== WHAT THE TASK REQUIRES ==
Set out exactly, line by line, the stretch of data below that begins at the line containing "How to Build Anansi" and ends at the line containing "satisfy the library", with both ends kept.

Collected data
# # # # #

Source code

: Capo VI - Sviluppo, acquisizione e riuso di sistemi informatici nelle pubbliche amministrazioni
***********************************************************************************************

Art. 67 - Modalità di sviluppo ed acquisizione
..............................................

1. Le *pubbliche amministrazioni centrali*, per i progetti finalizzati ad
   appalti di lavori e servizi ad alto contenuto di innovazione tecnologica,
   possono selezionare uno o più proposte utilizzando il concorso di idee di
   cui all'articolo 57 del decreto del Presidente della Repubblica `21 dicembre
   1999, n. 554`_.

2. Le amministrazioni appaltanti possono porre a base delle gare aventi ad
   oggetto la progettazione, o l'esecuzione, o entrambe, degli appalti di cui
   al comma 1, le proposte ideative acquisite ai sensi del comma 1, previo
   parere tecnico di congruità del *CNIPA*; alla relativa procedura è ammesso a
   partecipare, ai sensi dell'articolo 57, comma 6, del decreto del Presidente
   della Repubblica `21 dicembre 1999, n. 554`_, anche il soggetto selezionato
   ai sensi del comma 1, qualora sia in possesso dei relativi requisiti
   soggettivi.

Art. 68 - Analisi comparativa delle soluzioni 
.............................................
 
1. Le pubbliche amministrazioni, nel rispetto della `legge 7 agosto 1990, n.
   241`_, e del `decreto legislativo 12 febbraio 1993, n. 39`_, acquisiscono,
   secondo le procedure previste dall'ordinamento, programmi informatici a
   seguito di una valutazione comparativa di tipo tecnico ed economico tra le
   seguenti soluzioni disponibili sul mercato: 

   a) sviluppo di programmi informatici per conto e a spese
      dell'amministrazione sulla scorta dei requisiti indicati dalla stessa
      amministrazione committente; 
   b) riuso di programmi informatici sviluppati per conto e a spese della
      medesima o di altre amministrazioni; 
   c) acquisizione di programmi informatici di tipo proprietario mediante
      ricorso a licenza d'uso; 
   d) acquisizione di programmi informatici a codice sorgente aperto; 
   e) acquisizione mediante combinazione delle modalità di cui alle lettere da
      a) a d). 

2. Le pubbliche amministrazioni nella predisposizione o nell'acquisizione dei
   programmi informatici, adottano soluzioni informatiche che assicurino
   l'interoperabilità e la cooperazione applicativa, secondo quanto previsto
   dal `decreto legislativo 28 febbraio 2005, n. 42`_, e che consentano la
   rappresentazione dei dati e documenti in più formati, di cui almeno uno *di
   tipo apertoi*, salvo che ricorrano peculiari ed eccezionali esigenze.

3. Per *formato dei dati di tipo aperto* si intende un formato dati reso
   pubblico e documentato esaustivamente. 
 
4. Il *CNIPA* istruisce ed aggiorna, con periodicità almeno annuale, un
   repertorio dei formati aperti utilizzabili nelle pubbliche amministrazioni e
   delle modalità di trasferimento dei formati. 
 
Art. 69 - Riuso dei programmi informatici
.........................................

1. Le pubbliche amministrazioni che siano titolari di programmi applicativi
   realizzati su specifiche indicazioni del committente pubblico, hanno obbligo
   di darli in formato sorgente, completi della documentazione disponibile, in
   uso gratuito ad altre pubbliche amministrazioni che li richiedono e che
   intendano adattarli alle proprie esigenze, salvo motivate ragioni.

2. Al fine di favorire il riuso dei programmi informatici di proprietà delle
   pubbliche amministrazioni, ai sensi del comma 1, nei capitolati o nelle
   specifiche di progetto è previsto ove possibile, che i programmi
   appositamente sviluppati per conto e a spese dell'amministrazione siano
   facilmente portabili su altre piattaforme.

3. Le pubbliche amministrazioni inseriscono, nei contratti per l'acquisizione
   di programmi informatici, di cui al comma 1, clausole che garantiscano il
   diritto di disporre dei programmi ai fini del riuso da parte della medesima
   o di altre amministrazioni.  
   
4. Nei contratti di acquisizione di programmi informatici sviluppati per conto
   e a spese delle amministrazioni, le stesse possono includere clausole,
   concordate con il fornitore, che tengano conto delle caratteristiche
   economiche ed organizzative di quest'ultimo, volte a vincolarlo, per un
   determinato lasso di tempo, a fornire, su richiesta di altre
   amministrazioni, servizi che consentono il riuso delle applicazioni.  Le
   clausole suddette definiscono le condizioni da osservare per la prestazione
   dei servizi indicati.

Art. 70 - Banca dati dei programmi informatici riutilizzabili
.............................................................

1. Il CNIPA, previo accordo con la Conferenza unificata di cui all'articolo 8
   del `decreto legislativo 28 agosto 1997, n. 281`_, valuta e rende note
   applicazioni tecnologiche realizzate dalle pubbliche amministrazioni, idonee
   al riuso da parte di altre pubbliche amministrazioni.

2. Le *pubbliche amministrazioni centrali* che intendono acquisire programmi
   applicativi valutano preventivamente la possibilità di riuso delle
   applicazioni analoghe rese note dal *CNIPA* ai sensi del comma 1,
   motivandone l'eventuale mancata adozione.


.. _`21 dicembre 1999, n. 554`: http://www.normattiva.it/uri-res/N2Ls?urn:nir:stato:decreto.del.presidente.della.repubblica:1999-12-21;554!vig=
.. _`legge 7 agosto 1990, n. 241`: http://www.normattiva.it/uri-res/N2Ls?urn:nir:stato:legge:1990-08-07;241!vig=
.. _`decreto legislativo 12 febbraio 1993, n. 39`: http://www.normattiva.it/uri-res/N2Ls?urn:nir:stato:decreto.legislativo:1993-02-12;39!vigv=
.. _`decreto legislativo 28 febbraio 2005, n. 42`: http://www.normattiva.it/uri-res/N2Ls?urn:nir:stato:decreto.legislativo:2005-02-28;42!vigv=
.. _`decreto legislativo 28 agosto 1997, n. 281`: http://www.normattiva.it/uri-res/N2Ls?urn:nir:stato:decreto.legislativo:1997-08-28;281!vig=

# # # # #

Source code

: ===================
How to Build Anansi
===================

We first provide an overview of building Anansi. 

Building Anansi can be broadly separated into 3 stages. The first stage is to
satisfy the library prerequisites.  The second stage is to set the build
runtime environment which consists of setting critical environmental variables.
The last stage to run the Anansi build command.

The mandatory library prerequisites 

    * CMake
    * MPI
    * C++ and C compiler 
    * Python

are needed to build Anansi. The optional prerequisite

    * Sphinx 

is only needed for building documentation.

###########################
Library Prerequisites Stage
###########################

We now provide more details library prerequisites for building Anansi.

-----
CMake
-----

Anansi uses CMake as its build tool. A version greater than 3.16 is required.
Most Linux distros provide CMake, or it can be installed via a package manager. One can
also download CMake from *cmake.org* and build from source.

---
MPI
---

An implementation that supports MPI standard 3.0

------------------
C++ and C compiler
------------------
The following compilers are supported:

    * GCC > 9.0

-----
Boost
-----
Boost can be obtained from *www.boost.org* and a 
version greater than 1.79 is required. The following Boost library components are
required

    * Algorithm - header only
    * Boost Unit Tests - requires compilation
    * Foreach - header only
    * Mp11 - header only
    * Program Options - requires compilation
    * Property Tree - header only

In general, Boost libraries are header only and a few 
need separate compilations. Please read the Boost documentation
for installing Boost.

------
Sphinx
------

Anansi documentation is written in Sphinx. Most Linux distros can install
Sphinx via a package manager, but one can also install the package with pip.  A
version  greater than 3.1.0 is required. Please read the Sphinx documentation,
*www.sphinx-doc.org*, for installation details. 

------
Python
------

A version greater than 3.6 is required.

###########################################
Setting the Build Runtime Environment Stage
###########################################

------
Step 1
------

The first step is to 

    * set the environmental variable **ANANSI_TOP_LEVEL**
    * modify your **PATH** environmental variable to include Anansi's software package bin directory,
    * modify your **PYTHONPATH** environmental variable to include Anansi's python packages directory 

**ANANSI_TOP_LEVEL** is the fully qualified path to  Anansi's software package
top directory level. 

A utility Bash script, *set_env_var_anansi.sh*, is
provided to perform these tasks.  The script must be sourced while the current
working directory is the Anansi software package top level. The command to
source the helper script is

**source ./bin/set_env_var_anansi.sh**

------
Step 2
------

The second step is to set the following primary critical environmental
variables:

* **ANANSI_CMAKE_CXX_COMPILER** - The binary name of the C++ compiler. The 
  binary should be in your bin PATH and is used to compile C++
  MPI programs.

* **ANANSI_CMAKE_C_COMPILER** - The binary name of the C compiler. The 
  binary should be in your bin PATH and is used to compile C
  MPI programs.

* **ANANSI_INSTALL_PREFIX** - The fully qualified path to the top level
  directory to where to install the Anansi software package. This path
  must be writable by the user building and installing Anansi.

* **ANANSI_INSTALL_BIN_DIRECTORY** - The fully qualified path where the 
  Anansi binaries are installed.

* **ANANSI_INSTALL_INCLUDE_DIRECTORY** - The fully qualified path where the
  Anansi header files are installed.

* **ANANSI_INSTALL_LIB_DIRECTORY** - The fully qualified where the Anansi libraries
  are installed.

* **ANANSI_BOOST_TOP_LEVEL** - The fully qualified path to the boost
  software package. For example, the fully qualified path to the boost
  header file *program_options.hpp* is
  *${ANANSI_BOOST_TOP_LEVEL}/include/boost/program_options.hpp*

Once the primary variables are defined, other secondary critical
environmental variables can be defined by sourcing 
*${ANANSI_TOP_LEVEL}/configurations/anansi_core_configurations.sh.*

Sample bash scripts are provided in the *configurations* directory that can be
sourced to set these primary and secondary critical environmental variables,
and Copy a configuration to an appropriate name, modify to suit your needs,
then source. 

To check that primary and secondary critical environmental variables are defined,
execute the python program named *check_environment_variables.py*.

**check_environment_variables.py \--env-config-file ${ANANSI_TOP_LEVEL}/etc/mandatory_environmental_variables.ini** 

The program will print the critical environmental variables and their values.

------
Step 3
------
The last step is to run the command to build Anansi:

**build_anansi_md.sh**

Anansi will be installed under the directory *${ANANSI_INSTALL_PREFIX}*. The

# # # # #

== RESULT ==
How to Build Anansi
===================

We first provide an overview of building Anansi. 

Building Anansi can be broadly separated into 3 stages. The first stage is to
satisfy the library prerequisites.  The second stage is to set the build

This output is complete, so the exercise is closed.